═══ ФРАГМЕНТ СТРАНИЦЫ

А. К. Толстой. Я бы легко согласился не знать о том,

что творится в нашем столетии…


Из трёх Толстых, которых выдвинула русская литература, имя самого старшего из них – Алексея Константиновича Толстого – для широкого читателя остаётся наименее известным. И это при том, что, например, его знаменитая историческая драма «Царь Фёдор Иоаннович» вот уже более ста лет не сходит с театральной сцены; при том, что многие его стихотворения звучат в музыке крупнейших русских композиторов (Чайковского, Мусоргского, Римского-Корсакова, Балакирева, Рахманинова и др.); при том, наконец, что, вероятно, мало найдётся читателей, которым не было бы знакомо имя Козьмы Пруткова, знаменитого литературного персонажа, созданного в содружестве с братьями Алексеем и Владимиром Жемчужниковыми А. К. Толстым. Так вообще бывает и не столь уж редко. Кому, например, не известны гениальные оперы Римского-Корсакова «Псковитянка» и «Царская невеста»? Но многие ли помнят имя Л. Мея, автора одноимённых драм, составивших основу этих опер? Мало кто не читал или не смотрел в театре блестящую трагедию Э. Ростана «Сирано де Бержерак». Но кто такой Ростан и что он написал ещё кроме своей «героической трагедии», - здесь широкий читатель уже не обойдётся без помощи специальной литературы. Судьбы произведений искусства нередко складываются совершенно иначе, нежели судьбы их создателей.

Один из близких друзей А. К. Толстого, писатель Б. Маркевич, высказав Толстому свои соображения по поводу его драмы «Дон-Жуан», между прочим, писал: «Вы, может быть, единственный ныне литературный человек в России, который себя поставил вне современного движения… Дабы иметь нравственное право удалиться в свой шатёр, необходимо выйти когда-нибудь оттуда, как Ахилл, чтобы влачить Гектора, привязанного к Вашей триумфальной колеснице; надо создать прекрасное произведение, которое найдёт в своей красоте оправдание недостатку злободневности».

Эти слова объясняют многое. Именно характер общественно-литературной позиции Толстого, именно то, что поэт всегда стремился остаться в стороне от борьбы общественно-политических и даже собственно литературных направлений, - именно это и стало главной причиной того, что лучшие его произведения намного пережили его писательскую славу. Ибо писателей помнят не только по их произведениям, но и по тем знамёнам, на которых они написали своё имя.

Толстой не встал ни под чьё знамя. В бурную эпоху 40-60-х годов, на которую приходится расцвет его творчества, в эпоху мощных европейских революций и крутого подъёма революционно-освободительного движения в России, он не только не примкнул ни к одному из существующих течений общественно-политической мысли, но и не отозвался почти ни на одно из явлений, волновавших тогда эту мысль. Крупнейшие события социально-политической современности не вызвали в его творчестве никакого отклика, лишь отдалённым эхом отозвавшись в его письмах и дневниках в виде мимолётных, сугубо частных впечатлений. В его сознании жил идеал свободного, далёкого от «тревог мирской суеты» художника, всецело погружённого в мир «вечных» начал человеческого бытия, и этому идеалу он стремился следовать всю жизнь.

══════
═══ СТРОКИ

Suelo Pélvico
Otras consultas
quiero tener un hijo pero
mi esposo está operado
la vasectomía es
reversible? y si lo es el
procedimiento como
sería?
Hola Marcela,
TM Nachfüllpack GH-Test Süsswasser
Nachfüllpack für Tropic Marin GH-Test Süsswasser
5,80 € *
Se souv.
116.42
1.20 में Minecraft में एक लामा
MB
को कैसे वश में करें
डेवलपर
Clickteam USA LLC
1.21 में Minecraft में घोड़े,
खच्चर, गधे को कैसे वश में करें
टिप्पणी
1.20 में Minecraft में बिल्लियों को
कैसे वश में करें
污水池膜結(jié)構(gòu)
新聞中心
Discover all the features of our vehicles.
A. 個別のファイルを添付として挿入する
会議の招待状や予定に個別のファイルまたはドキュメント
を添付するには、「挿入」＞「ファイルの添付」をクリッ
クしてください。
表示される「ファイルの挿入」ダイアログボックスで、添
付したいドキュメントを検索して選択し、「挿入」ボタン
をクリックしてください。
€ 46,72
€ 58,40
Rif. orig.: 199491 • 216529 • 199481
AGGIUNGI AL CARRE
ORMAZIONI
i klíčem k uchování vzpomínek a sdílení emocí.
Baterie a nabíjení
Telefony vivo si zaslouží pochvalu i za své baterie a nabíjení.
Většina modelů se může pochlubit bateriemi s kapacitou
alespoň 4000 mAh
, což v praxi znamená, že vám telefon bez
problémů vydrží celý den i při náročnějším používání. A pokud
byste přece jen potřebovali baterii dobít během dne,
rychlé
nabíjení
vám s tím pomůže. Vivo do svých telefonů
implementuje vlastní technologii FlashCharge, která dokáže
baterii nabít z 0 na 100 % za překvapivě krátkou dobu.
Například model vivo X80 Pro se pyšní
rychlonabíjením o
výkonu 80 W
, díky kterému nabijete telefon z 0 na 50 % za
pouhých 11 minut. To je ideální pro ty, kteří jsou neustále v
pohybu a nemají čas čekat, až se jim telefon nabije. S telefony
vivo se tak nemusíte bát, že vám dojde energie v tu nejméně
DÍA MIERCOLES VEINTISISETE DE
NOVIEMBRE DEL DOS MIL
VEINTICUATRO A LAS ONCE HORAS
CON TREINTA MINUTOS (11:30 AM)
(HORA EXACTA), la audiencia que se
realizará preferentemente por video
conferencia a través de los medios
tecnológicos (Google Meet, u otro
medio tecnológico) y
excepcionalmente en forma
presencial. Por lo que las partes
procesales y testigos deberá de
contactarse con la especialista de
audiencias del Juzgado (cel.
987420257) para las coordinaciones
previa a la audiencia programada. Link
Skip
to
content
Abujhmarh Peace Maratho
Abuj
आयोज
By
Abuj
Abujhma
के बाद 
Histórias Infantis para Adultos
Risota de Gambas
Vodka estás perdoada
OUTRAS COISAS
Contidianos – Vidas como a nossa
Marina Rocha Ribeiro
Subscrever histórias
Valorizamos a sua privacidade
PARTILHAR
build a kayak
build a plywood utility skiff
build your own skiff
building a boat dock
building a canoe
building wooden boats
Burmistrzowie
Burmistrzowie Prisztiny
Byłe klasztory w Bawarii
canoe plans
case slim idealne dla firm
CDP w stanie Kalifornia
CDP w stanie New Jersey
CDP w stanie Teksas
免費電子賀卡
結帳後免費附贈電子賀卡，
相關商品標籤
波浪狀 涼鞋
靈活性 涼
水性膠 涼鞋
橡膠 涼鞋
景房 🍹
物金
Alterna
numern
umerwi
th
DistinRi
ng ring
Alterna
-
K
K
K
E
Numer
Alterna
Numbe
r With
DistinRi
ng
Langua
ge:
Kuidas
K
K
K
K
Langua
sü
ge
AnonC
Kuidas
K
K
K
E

══════

**ЗАДАНИЯ:**
a - С кем, согласно тексту об А. К. Толстом, он создал литературного персонажа Козьму Пруткова?
b - Продолжите текст об А. К. Толстом, начиная сразу после его последнего предложения.

**ОТВЕТЫ:**
a - С братьями Алексеем и Владимиром Жемчужниковыми.

b -
Двух станов не боец, но только гость случайный,

За правду я бы рад поднять мой добрый меч.

Но спор с обоими досель мой жребий тайный,

И к клятве ни один не мог меня привлечь;

Союза полного не будет между нами –

Не купленный никем, под чьё б ни стал я знамя,

Пристрастной ревности друзей не в силах снесть,

Я знамени врага отстаивал бы честь!

В этих строках – весь Толстой. С его пылкой убеждённостью в своём призвании «говорить во что бы то ни стало правду» (как о том несколько позже он писал в письме к Александру II). С его наивной верой в то, что правду можно говорить лишь не будучи связанным ни с одной из борющихся сторон. С его горьким убеждением, что в современных условиях участие в борьбе за правду для него, увы, невозможно. Тринадцать лет спустя, уже в конце жизни, он ещё раз подтвердил эту свою позицию. «Шесть часов утра, - писал он Б. М. Маркевичу. – Петухи поют так, будто они обязаны по контракту с неустойкой. Повар Денис и кухарка Авдотья затопили сейчас на кухне, чтобы печь хлеб. Зажглись огоньки в деревне, которую видно по ту сторону озера. Всё это – хорошо, это я люблю, я мог бы так прожить всю жизнь, но мне по мере сил придётся везти жену в Венецию или в Пустыньку. Ей хочется точно узнать, существует ли Наполеон III или нет? Мне-то оно безразлично. Какое мне до этого дело? Я знаю, что есть Денис и есть Авдотья, и мне этого достаточно. Вы скажете, что подобное убеждение гнусно – а что мне до того? Убеждение меня удовлетворяет. Чёрт побери и Наполеона III, и даже Наполеона I! Если Париж стоит обедни, то Красный Рог со своими лесами и медведями стоит всех Наполеонов, как бы их ни пронумеровали… Я бы легко согласился не знать о том, что творится в нашем столетии… Остаётся истинное, вечное, абсолютное, не зависящее ни от какого столетия, ни от какой моды, ни от какого веяния… - и вот этому-то я всецело отдаюсь. Да здравствует абсолютное, т.е. да здравствует человечность и поэзия!»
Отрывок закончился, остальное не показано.